I quickly prepared the tea and it was fine in the end. In the meeting I shared about my fears regarding the commitments that I’ve recently been given; I also talked about my resentment against my sponsor; it was good to get that stuff off my chest. I realised as I was speaking that I have no reason to change sponsors. Yes, he is busy a lot of the time, but so am I, and the reason we won’t be able to meet next weekend to get on with step 5 is because I’ve decided to go for lunch with non-AA friends. I can’t blame my sponsor when stuff like that happens, it’s my fault for not planning my life better.
I don’t know when we’ll get on with step 5, but I look forward to it. Tonight’s meeting was focused on step 5, and it was good to hear everyone’s take on it. I definitely know that I need to do it now. Not that there’s anything major in my past that’s weighing down on me heavily, but until I’ve got absolutely everything out in the open, I can’t truly be myself.
Coffee after the meeting was, as I said, lots of fun. At first I thought it would be really awkward as usual, with me sitting at the end of the table while everyone else chattered away opposite me. Luckily C decided to get into a long conversation with me across the table about stuff and life in general; we ended up talking non-stop for an hour. Nothing like that has happened to me before! It shocked me especially because it was C, someone I’ve had a major resentment against in the past.
We talked about our similarities, of which there appear to be many. All the same things scare us in AA, such as commitments and talking to people and dealing with life. We briefly chatted about stuff we’d like to do in sobriety that we’ve never done before; I mentioned that I want to go to the theatre more, and he suggested that we go and see Chicago together in the West End some time. I was flattered to be asked! That would be wonderful, to go and see a show with a friend. Someone else wants to go and see Mamma Mia soon, too. As I was talking to C tonight I felt that I was with a kindred spirit, and that was wonderful. It’s very rare for me to feel that with anybody.

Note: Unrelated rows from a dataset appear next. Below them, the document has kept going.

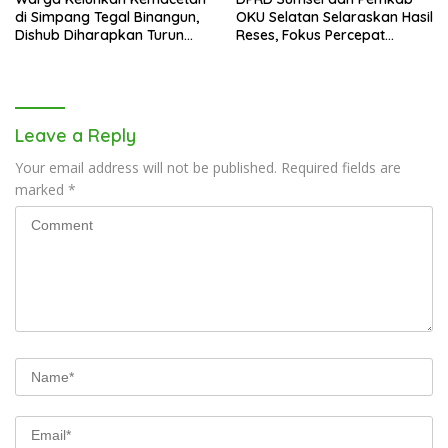
di Simpang Tegal Binangun,
OKU Selatan Selaraskan Hasil
Dishub Diharapkan Turun
Reses, Fokus Percepat
Tangan
Pembangunan Daerah
Leave a Reply
Your email address will not be published.
Required fields are
marked
*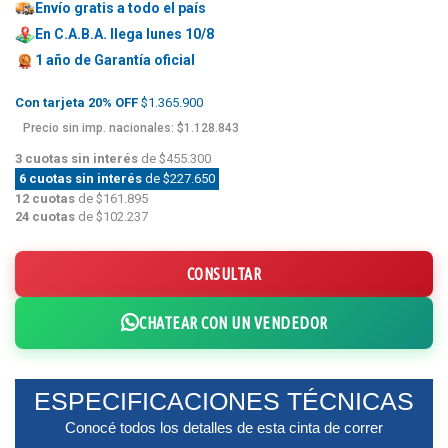
Envío gratis a todo el país
En C.A.B.A. llega lunes 10/8
1 año de
Garantía oficial
Con tarjeta 20% OFF
$1.365.900
Precio sin imp. nacionales: $1.128.843
3 cuotas sin interés
de $455.300
6 cuotas sin interés
de $227.650
12 cuotas
de $161.895
24 cuotas
de $102.237
CONSULTAR
CHATEAR CON UN VENDEDOR
ESPECIFICACIONES TÉCNICAS
Conocé todos los detalles de esta cinta de correr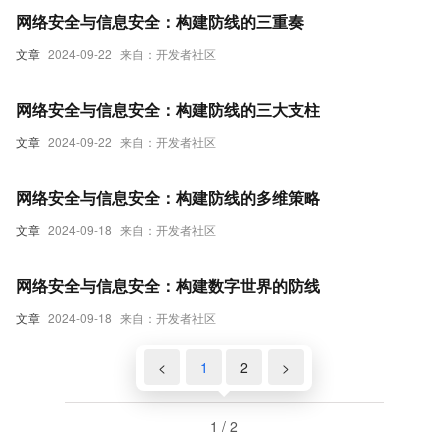
安全的屏障，并强调提升公众安全意识的重要性，共同绘制
网络安全与信息安全：构建防线的三重奏
一幅数字时代安全防护的蓝图。
文章
2024-09-22
来自：开发者社区
网络安全与信息安全：构建防线的三大支柱
文章
2024-09-22
来自：开发者社区
网络安全与信息安全：构建防线的多维策略
文章
2024-09-18
来自：开发者社区
网络安全与信息安全：构建数字世界的防线
文章
2024-09-18
来自：开发者社区
<
1
2
>
1 / 2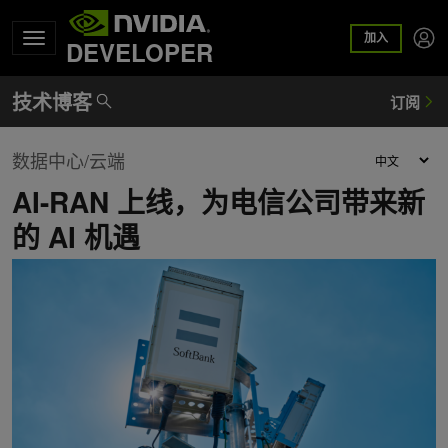
加入
DEVELOPER
数据中心/云端
AI-RAN 上线，为电信公司带来新
的 AI 机遇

Earlier on today I was back at Uni for the first lecture of the New Year. It was on an interesting subject, Abnormal Psychology; sadly the lecturer responsible for heading it had the worst lecturing style imaginable. He kept looking at the ceiling whilst talking, and he didn’t project his voice very well, meaning that we missed half of what he was saying. He also had a tendency to waffle, which resulted in a two hour lecture turning into three and a half hours. By the end of it we were all thoroughly drained. Luckily he won’t be lecturing us again for the next five weeks.